The least catastrophic outcome of the present war in the Gulf and the eventual invasion of Iraq is therefore the survival in power of Saddam Hussein as sole master of a unified Iraq, albeit militarily emasculated as regards foreign aggression.

For all the stated reasons, this group urges an end to all the efforts to assassinate Saddam Hussein, or to march to Baghdad and occupy Iraq.


Respectfully submitted,

PIAG


Mike Martin found the chalk mark on February 7 and retrieved the slim glassine envelope from the dead-letter box that same evening.

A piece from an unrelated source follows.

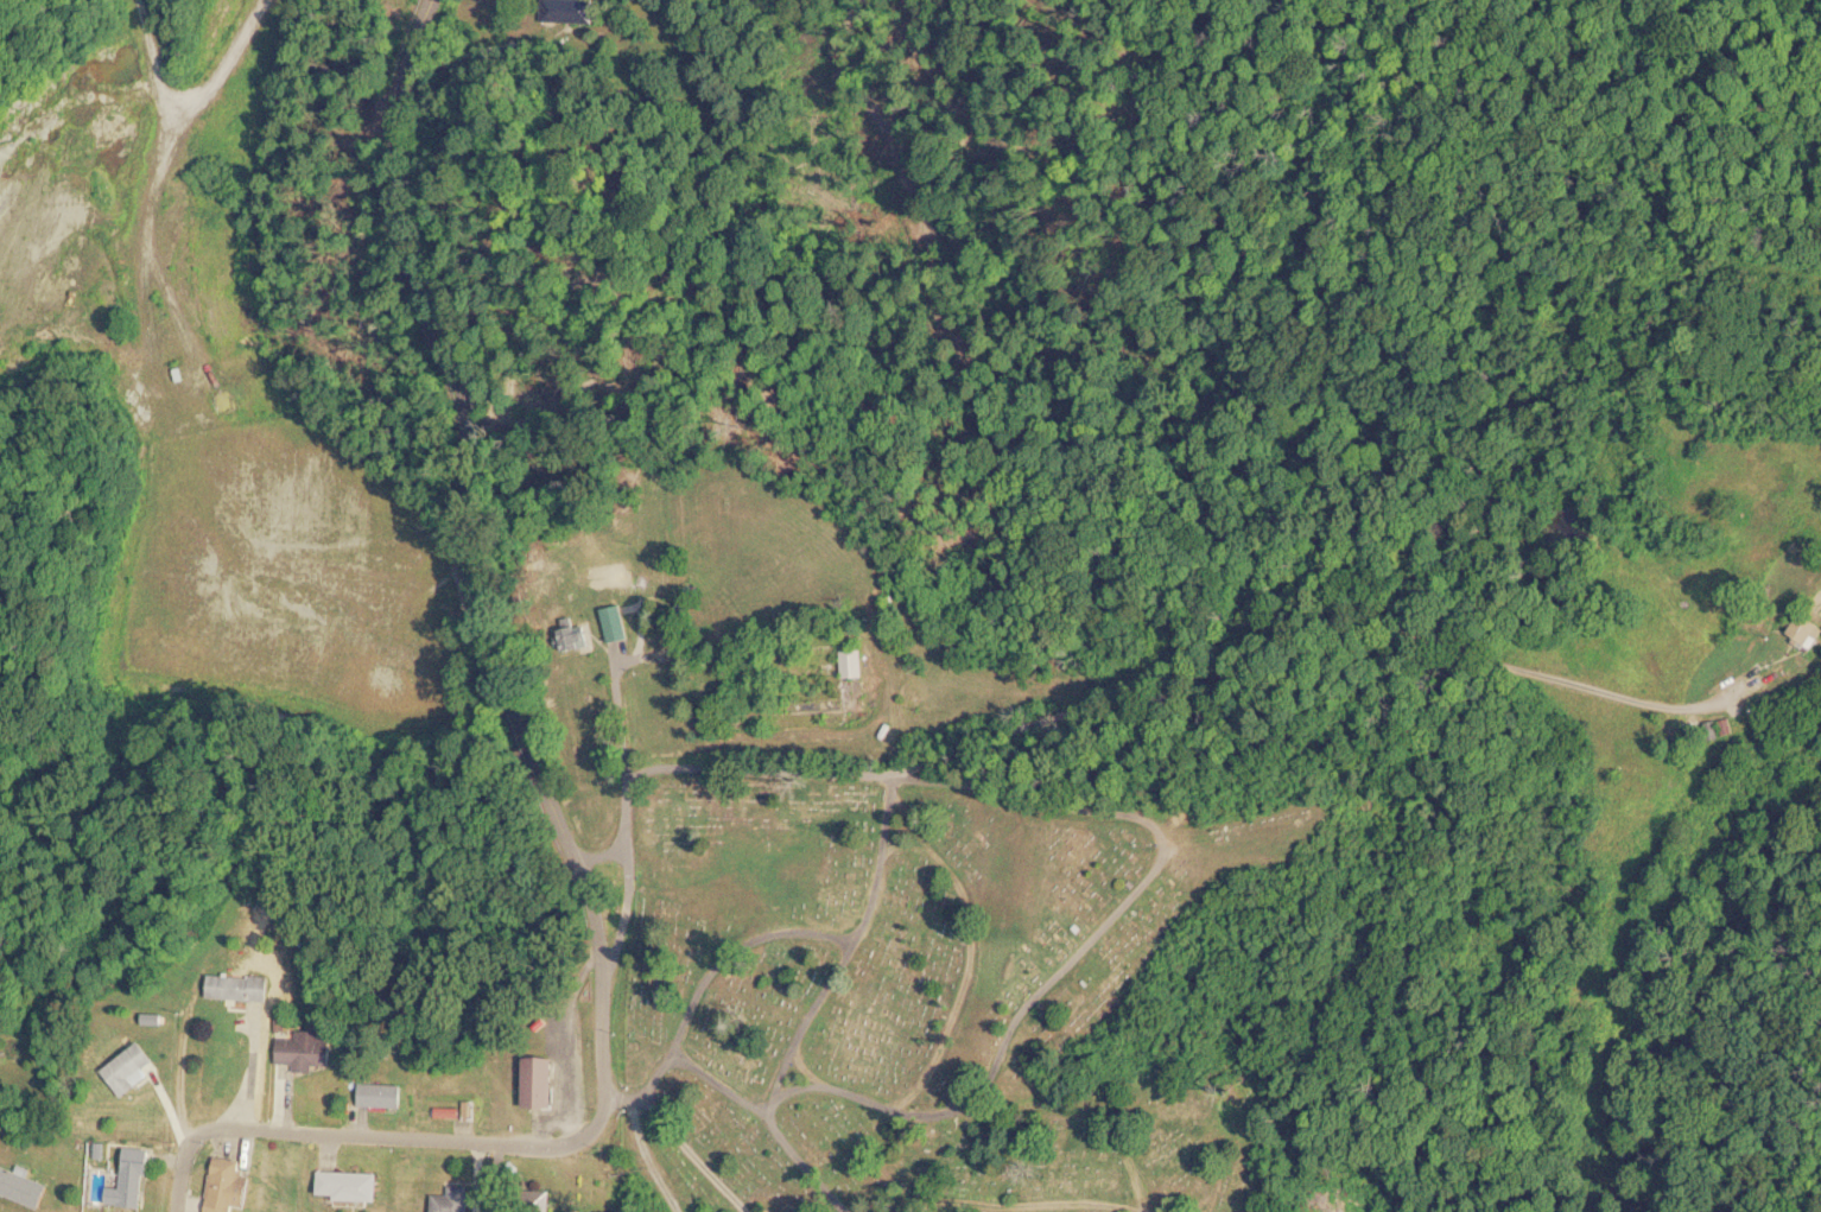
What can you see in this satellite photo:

Shortly after midnight, he set up his satellite dish pointing out of the doorway of his shack and read the spidery Arabic script on the single page of onionskin paper straight into the tape machine. After the Arabic, he added his own English translation and sent the message at 0016 A.M., one minute into his window.

When the burst came through and the satellite caught it in Riyadh, the radio man on duty shouted:

“He’s here. Black Bear’s coming through!”

The four sleepy men in the adjoining room ran in. The big tape machine against the wall slowed down and decrypted the message.

When the technician punched the playback button, the room was filled with the sound of Martin speaking Arabic. Paxman, whose Arabic was best, listened to the halfway point and hissed:

“He’s found it. Jericho says he’s found it.”

“Quiet, Simon.”

The Arabic stopped, and the English text began. When the voice stopped and signed off, Barber smacked one bunched fist into the palm of his other hand in excitement.

“Boy, he’s done it. Guys, can you get me a transcript of that—like, now?”

The technician ran the tape back, put on earphones, turned to his word processor, and began to type.

Barber went to a telephone in the living room and called the underground headquarters of CENTAF. There was only one man he needed to talk to.

General Chuck Horner apparently needed very little sleep. No one either in the Coalition Command offices beneath the Saudi Defense Ministry or the CENTAF headquarters beneath the Saudi Air Force building on Old Airport Road was getting much sleep during those weeks, but General Horner seemed to get less than most.

Perhaps when his beloved aircrew was aloft and flying deep into enemy territory, he did not feel able to sleep. As the flying was going on twenty-four hours per day, that left little sleeping time.

He had a habit of prowling the offices of the CENTAF complex in the middle of the night, ambling from the analysts of the Black Hole along to the Tactical Air Control Center. If a telephone rang unattended and he was near it, he would answer it. Several bemused Air Force officers out in the desert, calling up for a clarification or with a query and expecting a duty major to come on the line, found themselves speaking to the boss himself.

It was a very democratic habit, but it occasionally brought surprises.

On one occasion a squadron commander, who will have to remain nameless, called to complain that his pilots were nightly running a gauntlet of triple-A fire on their way to their targets. Could not the Iraqi gunners be squashed by a visit from the heavy bombers, the Buffs?